**Lesetext**.
▽

Zu den kritikwürdigen Punkten der Satzung zählt er etwa die Parteitagsgebühr, die Mitgliedern künftig abverlangt werden könne. „Die Folge wäre eine demokratische Mitbestimmung durch Bessergestellte.“ Außerdem sehe der von Lucke favorisierte Satzungsentwurf vor, dass die Vorstände die Listen bei Kandidatenaufstellungen schon drei Wochen vor dem Parteitag schließen könnten. Sollten sich dann Kandidaten mündlich bewerben wollen, hätte der Parteitag die Möglichkeit, dies per Beschluss zu verhindern. Auch das sei ein Steuerungsinstrument, um missliebige Mitglieder von Kandidaturen auszuschließen.

△

Aus einer Sammlung entnommene Daten
▽

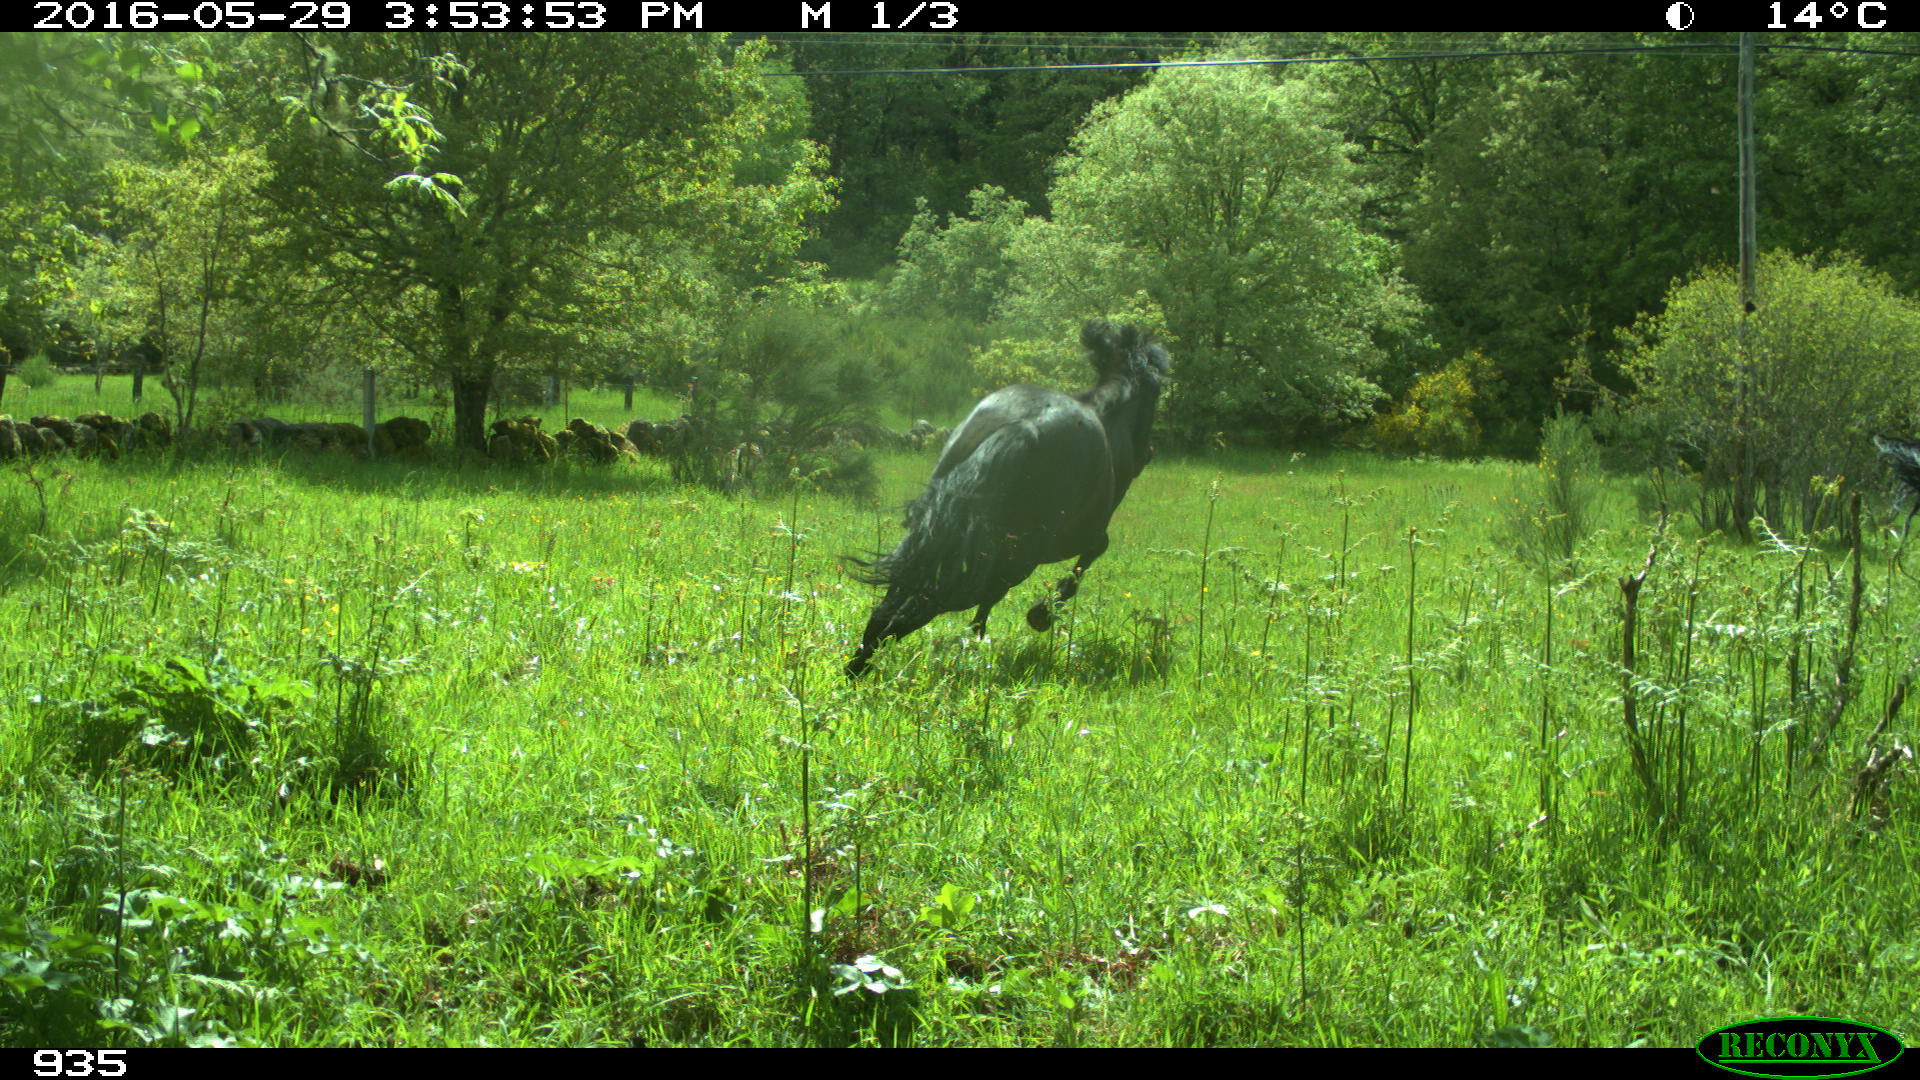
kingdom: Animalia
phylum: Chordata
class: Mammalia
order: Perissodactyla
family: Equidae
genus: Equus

△

**Was gefragt ist**.
Wie lange vor dem Parteitag könnten die Vorstände laut dem Satzungsentwurf im Lesetext die Listen bei Kandidatenaufstellungen schließen?

**Die Antwort**.
Schon drei Wochen vor dem Parteitag.